# Während der Schonzeit angeln?



## -Robin- (10. April 2011)

Hallo!
in dem verein, dem der weiher gehört neben dem ich wohne hat der hecht bis ende april schonzeit. darf ich bis da hin auch trozdem mit spinnködern auf barsche, etc fischen? würde die hechte dann wieder reinsetzen, aber darf man das überhaupt wenn hechte geschont sind?


----------



## Andal (10. April 2011)

*AW: Während der Schonzeit angeln?*

Frag deinen Gewässerwart.
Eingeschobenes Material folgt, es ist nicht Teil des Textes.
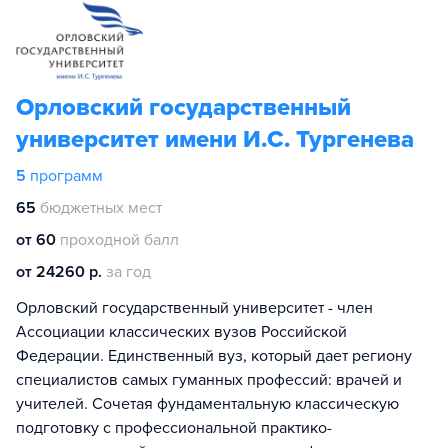
Орловский государственный
университет имени И.С. Тургенева
5
программ
65
бюджетных мест
от 60
проходной балл
от 24260 р.
за год
Орловский государственный университет - член
Ассоциации классических вузов Российской
Федерации. Единственный вуз, который дает региону
специалистов самых гуманных профессий: врачей и
учителей. Сочетая фундаментальную классическую
подготовку с профессиональной практико-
Der weiß das 100%ig!


----------



## Jose (10. April 2011)

*AW: Während der Schonzeit angeln?*

frag zur sicherheit beim verein mal nach, auch ob bestimmte angelmethoden in der schonzeit verboten sind, z.b. wobbler, gufi, blinker, spinner, drop-shot etc., kurz "kunstköderverbot"?.
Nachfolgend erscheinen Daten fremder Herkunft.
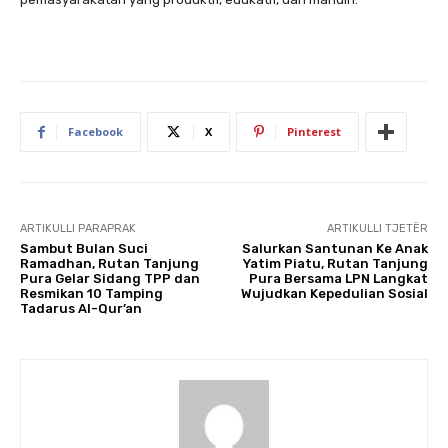
Facebook
X
Pinterest
ARTIKULLI PARAPRAK
ARTIKULLI TJETËR
Sambut Bulan Suci
Salurkan Santunan Ke Anak
Ramadhan, Rutan Tanjung
Yatim Piatu, Rutan Tanjung
Pura Gelar Sidang TPP dan
Pura Bersama LPN Langkat
Resmikan 10 Tamping
Wujudkan Kepedulian Sosial
Tadarus Al-Qur’an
edit: da war er wieder, Andal "der Schnelle", du schon wieder


----------



## Breamhunter (10. April 2011)

*AW: Während der Schonzeit angeln?*

Bei uns ist in der Hechtschonzeit generell verboten, mit Kunstködern  und mit Köderfischen zu angeln. 
Müßtest Dich mal erkundigen.


----------



## siloaffe (10. April 2011)

*AW: Während der Schonzeit angeln?*



-Robin- schrieb:


> Hallo!
> in dem verein, dem der weiher gehört neben dem ich wohne hat der hecht bis ende april schonzeit. darf ich bis da hin auch trozdem mit spinnködern auf barsche, etc fischen? würde die hechte dann wieder reinsetzen, aber darf man das überhaupt wenn hechte geschont sind?




Hey Robin #h
Wenn nichts anderes im Erlaubnisschein steht darfst du auf Barsch spinnen!#: 

Du solltest jedoch nicht gerade mit nem Hechtstreamer oder nem 20cm Wobbler ans Werk gehen da es dir schwer fallen wird zu erklähren das du nicht auf Hecht aus bist.....|kopfkrat 

Beim spinnen kann natürlich jeder Zeit ein Hecht einsteigen|bigeyes daher würde ich *IMMER ein Stahlvorfach* empfehlen. Da beim Abriss du nur nen Köder verlierst jedoch der Hecht dem du das Maul zugetackert hast *sein Leben lässt!!!!!!!!*:c 

Ach ja solltest du einen Hecht landen ist dieser da Saison bedingt geschützt Wie ein dauergeschützter Fisch zu behandeln.....|znaika:

Dann noch en dickes Petri Heil und viel Spass beim#:

MfG Markus


----------



## weserwaller (10. April 2011)

*AW: Während der Schonzeit angeln?*



Breamhunter schrieb:


> Bei uns ist in der Hechtschonzeit generell verboten, mit Kunstködern  und mit Köderfischen zu angeln.



Bei uns ist das widerum erlaubt.

Helfen kann da nur die Gewässerordnung des zuständigen Vereins.


----------